La Corte d’appello di Napoli ha rigettato l’impugnazione proposta da un soggetto avverso l’ordinanza ex articolo 702 ter cpc emessa dal Tribunale di Benevento con cui l’appellante era stato condannato al pagamento della somma di 450mila euro per aver violato il patto di non concorrenza.

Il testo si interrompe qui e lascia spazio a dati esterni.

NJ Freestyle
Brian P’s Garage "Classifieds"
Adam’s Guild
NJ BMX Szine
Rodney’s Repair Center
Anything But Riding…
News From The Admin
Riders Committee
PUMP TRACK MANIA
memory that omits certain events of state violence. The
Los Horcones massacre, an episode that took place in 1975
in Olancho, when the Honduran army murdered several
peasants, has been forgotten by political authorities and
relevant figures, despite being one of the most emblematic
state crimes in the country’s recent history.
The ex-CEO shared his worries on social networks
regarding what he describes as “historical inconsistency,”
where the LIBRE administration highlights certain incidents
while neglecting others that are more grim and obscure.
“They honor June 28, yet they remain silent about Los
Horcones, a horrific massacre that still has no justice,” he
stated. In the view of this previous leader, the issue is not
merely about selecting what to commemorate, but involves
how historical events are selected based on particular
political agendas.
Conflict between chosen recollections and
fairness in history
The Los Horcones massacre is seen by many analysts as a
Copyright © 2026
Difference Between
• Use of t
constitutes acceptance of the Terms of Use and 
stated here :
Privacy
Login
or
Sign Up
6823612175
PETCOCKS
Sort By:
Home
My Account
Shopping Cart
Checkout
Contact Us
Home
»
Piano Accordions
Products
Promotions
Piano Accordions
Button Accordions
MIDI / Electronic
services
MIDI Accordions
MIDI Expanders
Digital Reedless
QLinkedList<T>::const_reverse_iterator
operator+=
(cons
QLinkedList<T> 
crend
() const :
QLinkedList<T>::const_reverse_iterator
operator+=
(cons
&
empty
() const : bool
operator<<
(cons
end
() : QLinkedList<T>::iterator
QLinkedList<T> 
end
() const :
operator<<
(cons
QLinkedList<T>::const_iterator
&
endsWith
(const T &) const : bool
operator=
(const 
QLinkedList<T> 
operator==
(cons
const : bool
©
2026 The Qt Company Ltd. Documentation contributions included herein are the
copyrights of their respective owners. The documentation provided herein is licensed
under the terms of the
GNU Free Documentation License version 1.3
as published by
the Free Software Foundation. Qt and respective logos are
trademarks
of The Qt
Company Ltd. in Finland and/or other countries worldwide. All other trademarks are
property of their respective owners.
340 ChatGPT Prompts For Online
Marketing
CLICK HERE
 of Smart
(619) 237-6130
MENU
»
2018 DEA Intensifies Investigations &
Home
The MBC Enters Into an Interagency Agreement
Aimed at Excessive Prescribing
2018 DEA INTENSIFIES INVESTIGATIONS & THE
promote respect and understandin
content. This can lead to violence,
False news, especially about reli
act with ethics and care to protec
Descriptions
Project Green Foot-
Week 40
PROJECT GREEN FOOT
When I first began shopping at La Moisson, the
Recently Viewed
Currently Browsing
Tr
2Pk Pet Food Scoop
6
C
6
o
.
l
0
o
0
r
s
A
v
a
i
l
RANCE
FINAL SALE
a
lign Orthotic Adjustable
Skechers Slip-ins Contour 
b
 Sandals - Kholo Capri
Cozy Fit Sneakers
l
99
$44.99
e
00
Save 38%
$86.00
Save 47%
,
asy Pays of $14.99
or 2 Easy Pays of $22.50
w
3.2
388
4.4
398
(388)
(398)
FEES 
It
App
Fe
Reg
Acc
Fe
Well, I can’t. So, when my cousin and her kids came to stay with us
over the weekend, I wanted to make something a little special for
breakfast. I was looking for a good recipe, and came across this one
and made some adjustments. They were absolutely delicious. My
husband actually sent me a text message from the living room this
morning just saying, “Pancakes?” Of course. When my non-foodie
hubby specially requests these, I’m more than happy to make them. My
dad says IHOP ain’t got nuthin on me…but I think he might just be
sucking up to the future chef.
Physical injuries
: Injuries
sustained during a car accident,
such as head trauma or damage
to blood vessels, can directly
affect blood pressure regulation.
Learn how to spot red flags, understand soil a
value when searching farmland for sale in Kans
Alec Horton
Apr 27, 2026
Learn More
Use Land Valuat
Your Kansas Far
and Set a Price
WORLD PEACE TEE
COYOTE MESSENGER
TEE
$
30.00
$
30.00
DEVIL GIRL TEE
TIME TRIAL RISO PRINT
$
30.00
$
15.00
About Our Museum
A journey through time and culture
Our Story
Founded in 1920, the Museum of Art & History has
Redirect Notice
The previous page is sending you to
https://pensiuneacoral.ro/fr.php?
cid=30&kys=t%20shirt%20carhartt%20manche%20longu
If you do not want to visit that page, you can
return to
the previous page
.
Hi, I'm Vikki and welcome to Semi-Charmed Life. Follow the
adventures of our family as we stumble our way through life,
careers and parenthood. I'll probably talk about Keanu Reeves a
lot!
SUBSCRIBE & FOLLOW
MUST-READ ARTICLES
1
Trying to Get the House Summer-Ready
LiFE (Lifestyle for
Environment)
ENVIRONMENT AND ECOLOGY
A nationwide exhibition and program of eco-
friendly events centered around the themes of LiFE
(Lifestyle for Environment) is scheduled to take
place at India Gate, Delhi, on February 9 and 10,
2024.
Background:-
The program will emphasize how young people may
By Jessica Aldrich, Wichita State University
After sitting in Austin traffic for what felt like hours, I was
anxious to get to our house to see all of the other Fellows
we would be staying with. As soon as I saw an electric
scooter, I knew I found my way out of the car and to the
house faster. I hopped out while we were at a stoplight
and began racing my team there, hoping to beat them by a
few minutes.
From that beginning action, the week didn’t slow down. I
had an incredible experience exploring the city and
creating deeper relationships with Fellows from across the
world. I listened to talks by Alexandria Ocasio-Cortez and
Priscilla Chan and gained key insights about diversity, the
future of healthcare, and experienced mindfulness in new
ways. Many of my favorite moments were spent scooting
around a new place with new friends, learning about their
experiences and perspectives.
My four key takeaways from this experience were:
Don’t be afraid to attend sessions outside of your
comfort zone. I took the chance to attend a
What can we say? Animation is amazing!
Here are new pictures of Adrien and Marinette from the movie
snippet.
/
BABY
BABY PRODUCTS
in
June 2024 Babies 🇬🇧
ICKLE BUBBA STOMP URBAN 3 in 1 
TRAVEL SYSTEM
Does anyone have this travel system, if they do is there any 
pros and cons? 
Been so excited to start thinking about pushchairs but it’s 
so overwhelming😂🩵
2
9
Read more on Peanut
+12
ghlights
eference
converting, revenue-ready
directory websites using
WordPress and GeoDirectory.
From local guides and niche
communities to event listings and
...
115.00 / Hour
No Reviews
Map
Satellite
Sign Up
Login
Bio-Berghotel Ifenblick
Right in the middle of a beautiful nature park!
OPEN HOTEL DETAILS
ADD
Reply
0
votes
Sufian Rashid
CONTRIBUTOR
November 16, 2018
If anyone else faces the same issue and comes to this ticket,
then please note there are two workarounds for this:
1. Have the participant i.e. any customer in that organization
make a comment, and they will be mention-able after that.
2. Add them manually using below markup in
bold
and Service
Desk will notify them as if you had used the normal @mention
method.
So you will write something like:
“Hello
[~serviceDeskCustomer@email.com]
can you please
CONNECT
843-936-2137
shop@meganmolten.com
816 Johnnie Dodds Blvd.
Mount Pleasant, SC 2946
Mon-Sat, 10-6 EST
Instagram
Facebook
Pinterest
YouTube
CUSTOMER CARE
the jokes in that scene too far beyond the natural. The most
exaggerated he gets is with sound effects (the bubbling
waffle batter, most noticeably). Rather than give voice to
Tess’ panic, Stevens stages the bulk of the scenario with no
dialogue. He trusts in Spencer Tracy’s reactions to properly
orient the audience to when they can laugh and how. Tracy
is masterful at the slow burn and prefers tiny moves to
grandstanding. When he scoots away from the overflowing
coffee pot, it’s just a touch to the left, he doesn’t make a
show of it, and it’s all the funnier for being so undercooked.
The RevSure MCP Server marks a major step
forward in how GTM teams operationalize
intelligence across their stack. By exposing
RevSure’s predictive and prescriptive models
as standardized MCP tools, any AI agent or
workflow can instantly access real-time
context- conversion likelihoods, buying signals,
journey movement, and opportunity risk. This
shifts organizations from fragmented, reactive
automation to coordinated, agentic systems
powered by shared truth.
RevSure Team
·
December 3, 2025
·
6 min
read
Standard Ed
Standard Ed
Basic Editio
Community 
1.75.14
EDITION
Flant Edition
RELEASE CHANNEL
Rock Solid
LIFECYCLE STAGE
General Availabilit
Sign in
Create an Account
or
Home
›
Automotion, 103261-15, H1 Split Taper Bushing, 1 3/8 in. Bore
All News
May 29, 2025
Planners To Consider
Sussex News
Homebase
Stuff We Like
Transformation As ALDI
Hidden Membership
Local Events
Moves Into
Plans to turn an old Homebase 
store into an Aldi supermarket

Si legge nella decisone che « il ricorrente non poteva contestare che la stipula di un contratto di locazione di un immobile destinato a esercizio commerciale rientrasse tra gli atti di gestione idonei a integrare un effettivo esercizio di un’attività in concorrenza, non potendo avere la locazione di un immobile destinato a esercizio commerciale altra finalità se non la prospettiva della produzione e/o scambio di beni e servizi, e costituisce quindi un atto idoneo a consentire alla società di conseguire il proprio oggetto sociale che nel caso di specie, tuttavia, era identico a quello della società concorrente».
I Supremi giudici, ribadendo che in sede di legittimità non è possibile riesaminare i fatti nel merito, hanno rigettato l’appello riscontrando il reato di concorrenza sleale.